Can you give me more information on the naming of America?
There is not, unfortunately, clear and irrefutable evidence of exactly who first used the name "America" but the consensus of the name's origin is discussed in several published works listed below.
In 2003, the Library of Congress acquired the only known copy of a map, published in 1507 and attributed to Martin Waldseemuller, entitled "Universalis cosmographia secundum Ptholomaei traditionem et Americi Vespucii alioru[m]que lustrationes" (bibliographic record and downloadable digital file). The use of the name "America" on this map is the first known usage of the name as it relates to the North American continent.
Additional information on the early use of the name America can be found in:
Hessler, John. The naming of America : Martin Waldseemu¨ller’s 1507 world map and the Cosmographiae introductio / featuring a new translation and commentary by John W. Hessler. (London, UK : GILES, c2008.)
Description: 121 p. : ill., maps ; 20 x 24 cm.
Lester, Toby.
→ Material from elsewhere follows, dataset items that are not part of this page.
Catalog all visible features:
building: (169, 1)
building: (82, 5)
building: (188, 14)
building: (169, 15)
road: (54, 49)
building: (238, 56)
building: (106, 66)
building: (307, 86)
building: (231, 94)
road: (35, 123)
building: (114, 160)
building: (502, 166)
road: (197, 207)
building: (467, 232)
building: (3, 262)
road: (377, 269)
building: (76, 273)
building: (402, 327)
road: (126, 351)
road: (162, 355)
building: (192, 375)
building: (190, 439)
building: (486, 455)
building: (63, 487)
The fourth part of the world : the race to the ends of the Earth, and the epic story of the map that gave America its name / Toby Lester. 1st Free Press hardcover ed. (New York : Free Press, 2009)
Description: xii, 462 p. : ill, maps ; 23 cm.
Wolk, Allan, 1936- The naming of America : how continents, countries, states, counties, cities, towns, villages, hamlets & post offices came by their name / by Allan Wolk. Edition: 1st ed.
Published/Created: Nashville : T. Nelson, c1977.
Description: 192 p. ; 24 cm.
Similarly, the first known use of the formal term "United States of America" was in the Declaration of Independence. Although, Thomas Paine, in February 1776 wrote a similar phrase, referencing a "Free and independent States of America." The terms "United Colonies," "United Colonies of America," "United Colonies of North America," and also "States," were used in 1775 and 1776." This information is excerpted from National Archives and Records Administration, "The Story of the Constitution by Sol Bloom" (Washington, D.C., United States Constitution Sesquicentennial Commission, 1937.